** Page layout parsing data **
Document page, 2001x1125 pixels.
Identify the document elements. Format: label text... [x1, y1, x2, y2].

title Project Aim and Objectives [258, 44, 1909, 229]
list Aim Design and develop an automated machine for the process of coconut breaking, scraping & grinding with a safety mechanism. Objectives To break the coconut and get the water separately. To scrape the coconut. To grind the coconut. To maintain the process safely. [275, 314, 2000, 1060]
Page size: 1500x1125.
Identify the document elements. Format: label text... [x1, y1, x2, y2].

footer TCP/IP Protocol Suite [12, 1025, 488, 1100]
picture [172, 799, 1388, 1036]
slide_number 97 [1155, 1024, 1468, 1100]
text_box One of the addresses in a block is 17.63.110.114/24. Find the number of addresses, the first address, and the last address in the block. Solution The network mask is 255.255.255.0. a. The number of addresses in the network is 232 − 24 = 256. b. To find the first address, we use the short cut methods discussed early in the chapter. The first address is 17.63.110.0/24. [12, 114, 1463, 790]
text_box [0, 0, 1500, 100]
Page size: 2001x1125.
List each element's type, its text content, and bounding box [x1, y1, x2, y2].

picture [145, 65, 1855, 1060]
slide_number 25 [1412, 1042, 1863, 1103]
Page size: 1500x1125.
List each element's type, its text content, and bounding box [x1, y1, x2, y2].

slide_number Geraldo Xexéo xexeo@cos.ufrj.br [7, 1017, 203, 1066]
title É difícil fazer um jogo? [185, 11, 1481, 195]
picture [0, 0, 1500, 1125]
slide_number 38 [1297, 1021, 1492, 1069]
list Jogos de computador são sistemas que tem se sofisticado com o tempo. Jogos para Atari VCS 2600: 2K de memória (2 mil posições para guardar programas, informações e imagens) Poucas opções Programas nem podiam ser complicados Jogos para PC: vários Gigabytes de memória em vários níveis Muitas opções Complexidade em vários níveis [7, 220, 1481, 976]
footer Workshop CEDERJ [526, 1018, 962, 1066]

** What the exercise asks **
A verbatim copy of all the records is to be produced.

** Problem solution **
Document page, 2001x1125 pixels.
Identify the document elements. Format: label text... [x1, y1, x2, y2].

title Project Aim and Objectives [258, 44, 1909, 229]
list Aim Design and develop an automated machine for the process of coconut breaking, scraping & grinding with a safety mechanism. Objectives To break the coconut and get the water separately. To scrape the coconut. To grind the coconut. To maintain the process safely. [275, 314, 2000, 1060]
Page size: 1500x1125.
Identify the document elements. Format: label text... [x1, y1, x2, y2].

footer TCP/IP Protocol Suite [12, 1025, 488, 1100]
picture [172, 799, 1388, 1036]
slide_number 97 [1155, 1024, 1468, 1100]
text_box One of the addresses in a block is 17.63.110.114/24. Find the number of addresses, the first address, and the last address in the block. Solution The network mask is 255.255.255.0. a. The number of addresses in the network is 232 − 24 = 256. b. To find the first address, we use the short cut methods discussed early in the chapter. The first address is 17.63.110.0/24. [12, 114, 1463, 790]
text_box [0, 0, 1500, 100]
Page size: 2001x1125.
List each element's type, its text content, and bounding box [x1, y1, x2, y2].

picture [145, 65, 1855, 1060]
slide_number 25 [1412, 1042, 1863, 1103]
Page size: 1500x1125.
List each element's type, its text content, and bounding box [x1, y1, x2, y2].

slide_number Geraldo Xexéo xexeo@cos.ufrj.br [7, 1017, 203, 1066]
title É difícil fazer um jogo? [185, 11, 1481, 195]
picture [0, 0, 1500, 1125]
slide_number 38 [1297, 1021, 1492, 1069]
list Jogos de computador são sistemas que tem se sofisticado com o tempo. Jogos para Atari VCS 2600: 2K de memória (2 mil posições para guardar programas, informações e imagens) Poucas opções Programas nem podiam ser complicados Jogos para PC: vários Gigabytes de memória em vários níveis Muitas opções Complexidade em vários níveis [7, 220, 1481, 976]
footer Workshop CEDERJ [526, 1018, 962, 1066]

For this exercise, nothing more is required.